Attorneys for a former USC doctor suing the university for retaliation want to file an amended complaint on his behalf that would additionally add claims for wrongful termination and defamation given his firing occurred after he filed suit.
Dr. Antreas Hindoyan is suing USC, Keck School of Medicine of USC and Dr. Vivian Y. Mo. The board-certified cardiologist alleges he was required to participate in a $14,000 remedial program, experienced a reduction of clinical duties and denied a $100,000 merit raise in retaliation for opposing Mo’s appointment as interim chief of cardiology, an assignment he believed was based on her gender and Asian ethnicity.
Since the lawsuit was filed last Aug. 13, Hindoyan was terminated for poor performance, an allegation he denies and is defamatory because he has had to repeat and confront the reason when family members, colleagues, credentialing bodies and
prospective employers ask him why he was let go.
Hindoyan says he was told of his job loss during a brief meeting with senior USC leadership on Nov. 21 and that management only gave “vague and disputed allegations of performance issues.”
“These claims are not only proper, they are necessary to fully and accurately plead defendants’ unlawful course of conduct,” Hindoyan’s lawyers argue in their court papers filed Friday with Judge Robert B. Broadbelt, who on July 28 is scheduled to hear the motion to amend the complaint.
Attorneys for USC, Keck and Mo have denied Hindoyan’s original allegations, which include whistleblower retaliation, harassment and both gender and race discrimination. Hindoyan is Armenian. The defense lawyers contend the claims are barred by the statute of limitations and they also have filed a motion to compel arbitration that is scheduled for hearing June 23.
Hindoyan suit states that he was once a “rising star” within the cardiovascular division. But in 2019, Mo, the interim chief of cardiovascular medicine and later chief medical officer of Keck Care, took over as supervisor of the plaintiff’s clinical, research and teaching activities, the suit further states.
From the outset of their professional relationship, Mo made it “unmistakably clear” that she disfavored male interventional cardiologists from the era of a former chief of cardiovascular medicine, Dr. Ray V. Matthews, and that she wanted to advance other doctors at Hindoyan’s expense, the suit alleges.

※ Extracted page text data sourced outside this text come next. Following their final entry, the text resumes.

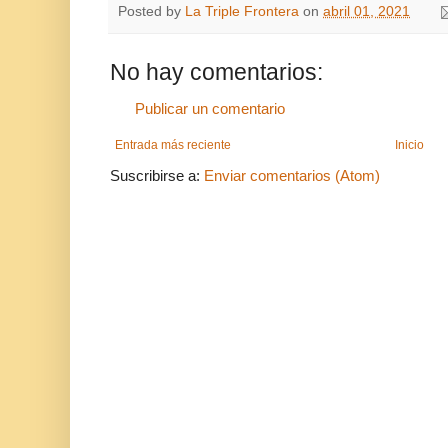
Posted by
La Triple Frontera
on
abril 01, 2021
No hay comentarios:
Publicar un comentario
Entrada más reciente
Inicio
Suscribirse a:
Enviar comentarios (Atom)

In 2009, when Mo had direct influence over Hindoyan’s cardiovascular fellowship application, she told the plaintiff, “You don’t have what it takes to be a cardiologist,” according to the suit.

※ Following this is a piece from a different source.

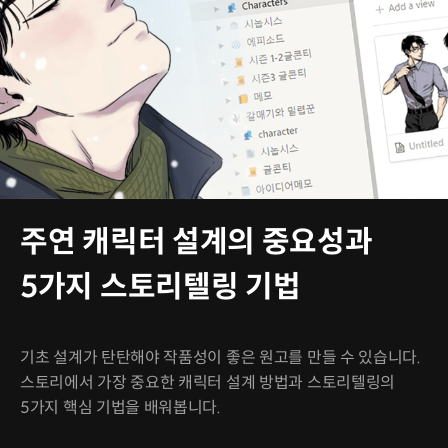
주연 캐릭터 설계의 중요성과
5가지 스토리텔링 기법
기초 설계가 탄탄해야 작품성이 좋은 원고를 만들 수 있습니다.
스토리에서 가장 중요한 캐릭터 설계 방법과 스토리텔링의
5가지 핵심 기법을 배워봅니다.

The then-chair of medicine praised Hindoyan’s work, but in 2019 he removed Matthews and promoted Mo, saying, “USC will be proud of me, she’s a female and she’s Asian,” according to the suit, which further states that Hindoyan objected to Mo’s appointment because he believed that it was based on gender and race rather than her qualifications. Hindoyan also said that he still backed Matthews.

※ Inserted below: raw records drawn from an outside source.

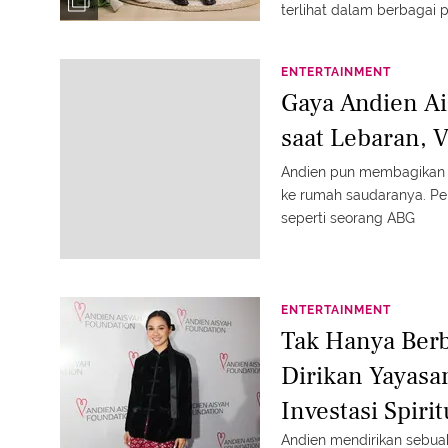
terlihat dalam berbagai p
ENTERTAINMENT
Gaya Andien Ai
saat Lebaran, 
Andien pun membagikan 
ke rumah saudaranya. Pe
seperti seorang ABG
ENTERTAINMENT
Tak Hanya Berb
Dirikan Yayasa
Investasi Spirit
Andien mendirikan sebua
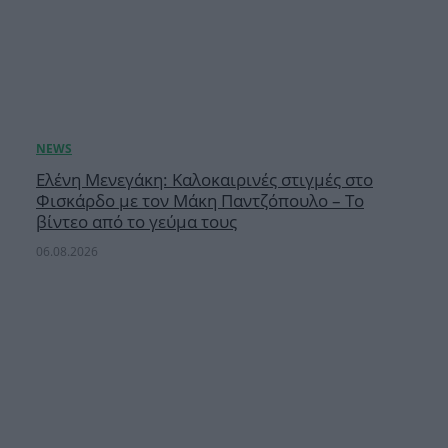
Ελένη Μενεγάκη: Καλοκαιρινές στιγμές στο
Φισκάρδο με τον Μάκη Παντζόπουλο – Το
βίντεο από το γεύμα τους
06.08.2026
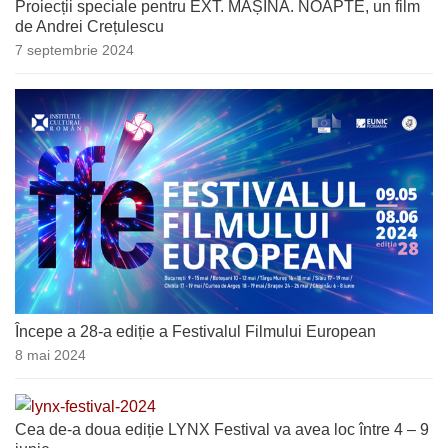
Proiecții speciale pentru EXT. MAȘINĂ. NOAPTE, un film
de Andrei Crețulescu
7 septembrie 2024
Începe a 28-a ediție a Festivalul Filmului European
8 mai 2024
Cea de-a doua ediție LYNX Festival va avea loc între 4 – 9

Hindoyan contends that Mo began retaliating against him and in June 2024 accused him of doing “half-ass work” in a non-urgent patient-care situation while he was off duty. He says his complaints about the alleged backlash were given no meaningful response.
After a third investigation ordered against Hindoyan in five years, a volume no other female and non-Armenian USC cardiologist has faced, he was denied a promised $100,000.00 merit raise that was set to start last July 1, the suit states.
Before his firing, Hindoyan was stripped of core responsibilities and lived under the constant threat of baseless investigations while remaining and in fear of losing both his position and his license, all because he is male, of Armenian ancestry and opposed Mo’s alleged discriminatory actions against him, the suit states.